> YOUR GOAL:
Would you restate the full listing word for word and omit its pictures?

> SOURCE DATA:
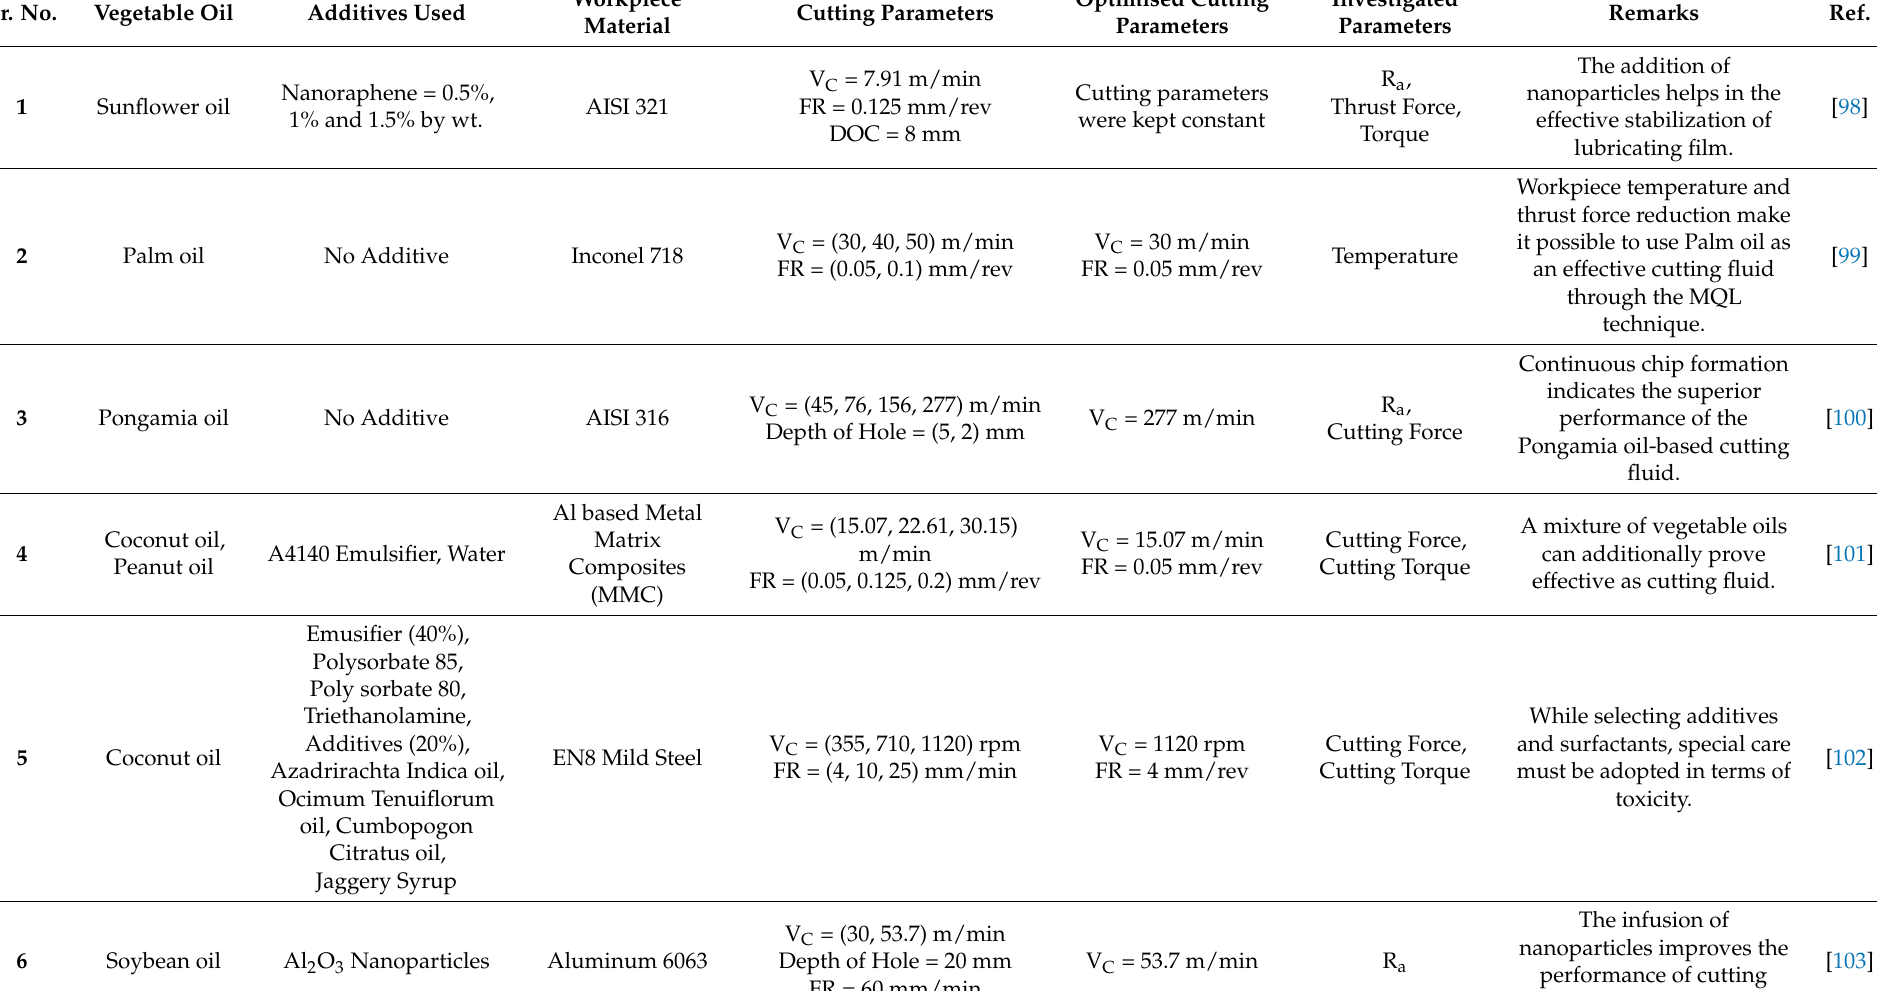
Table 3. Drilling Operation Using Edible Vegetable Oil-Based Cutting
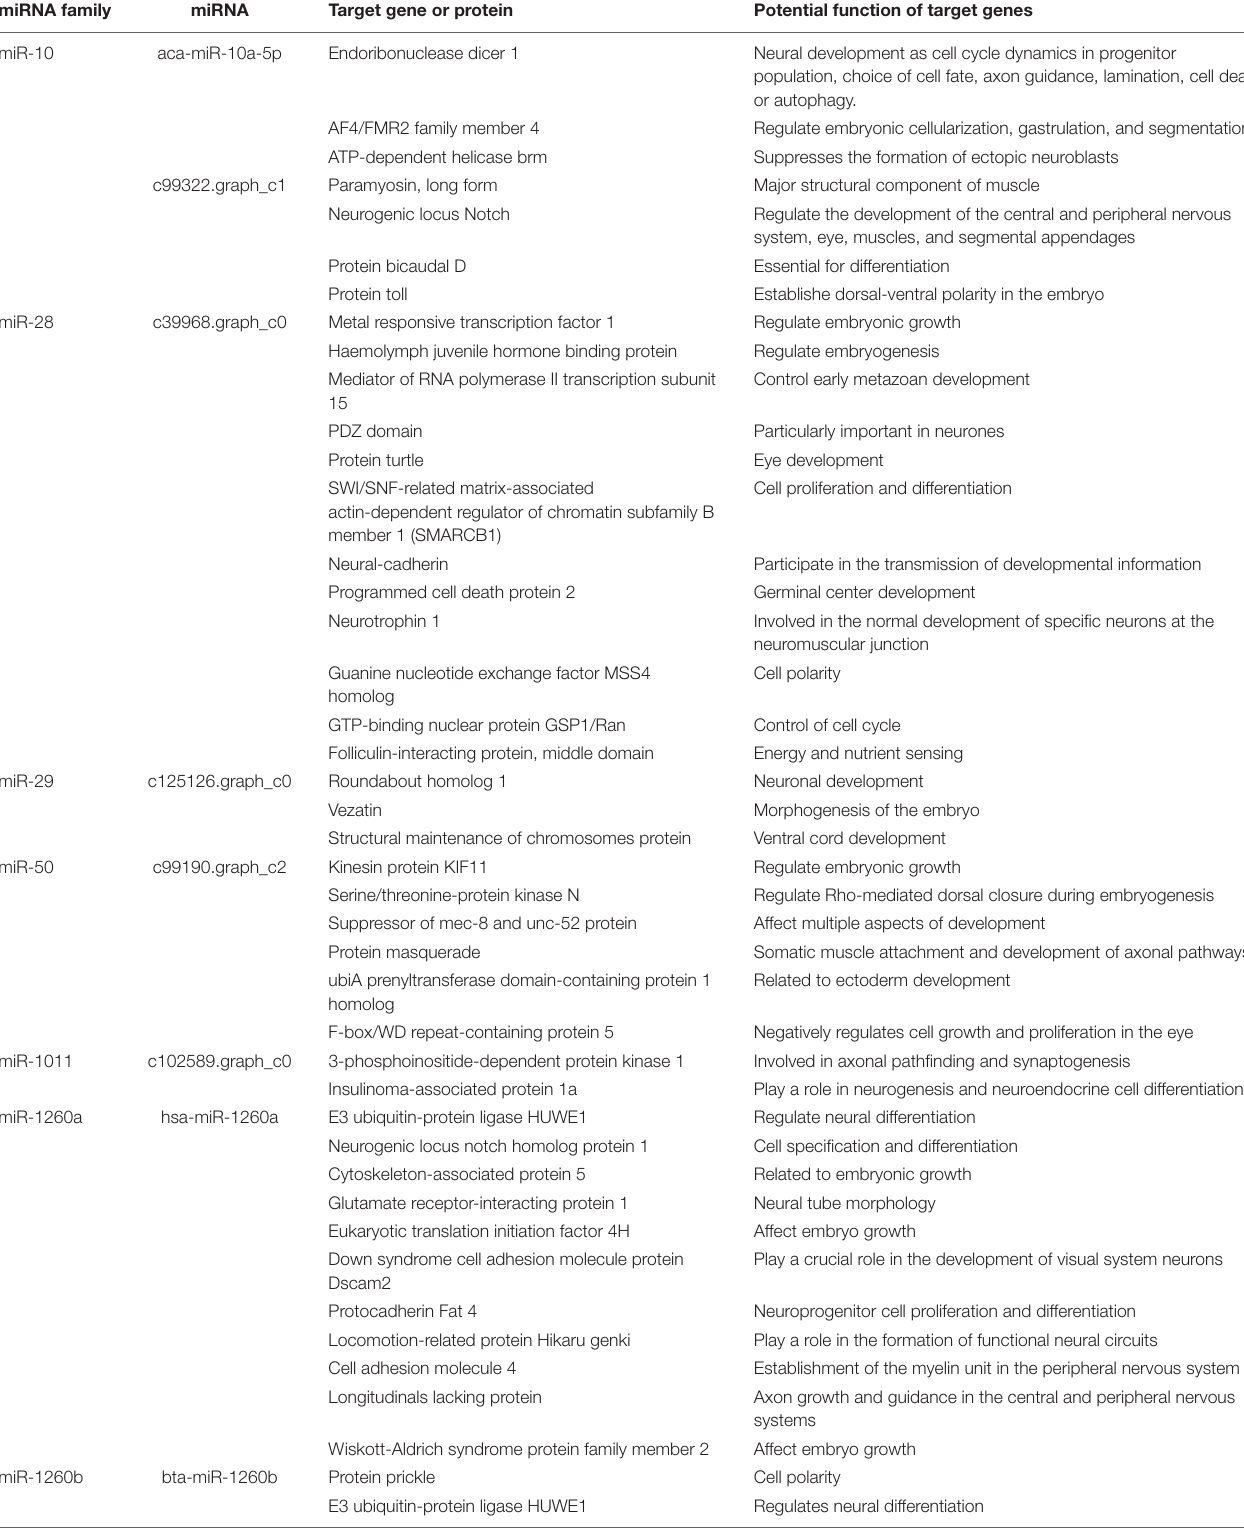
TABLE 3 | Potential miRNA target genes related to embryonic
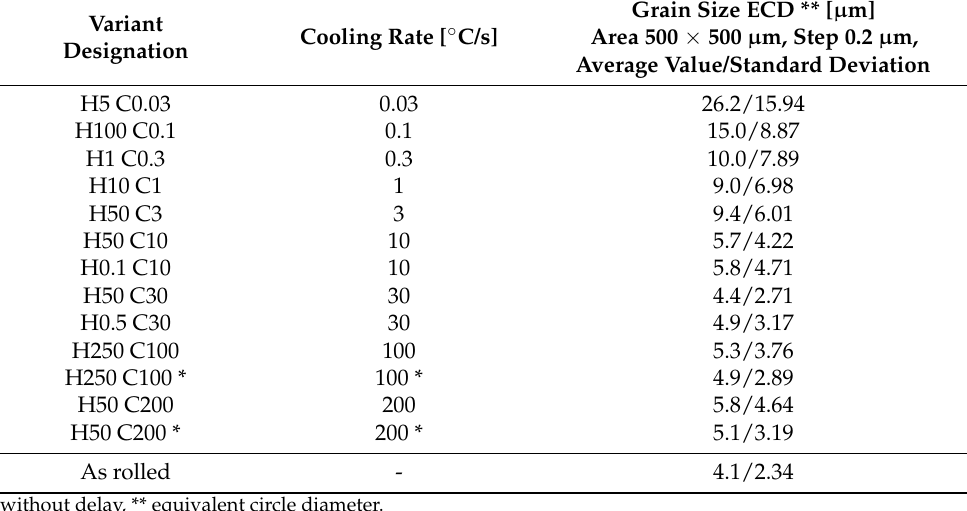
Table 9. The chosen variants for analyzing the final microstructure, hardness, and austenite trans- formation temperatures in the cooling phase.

> ANSWER SPACE:
Table 3. Drilling Operation Using Edible Vegetable Oil-Based Cutting
TABLE 3 | Potential miRNA target genes related to embryonic
Table 9. The chosen variants for analyzing the final microstructure, hardness, and austenite trans- formation temperatures in the cooling phase.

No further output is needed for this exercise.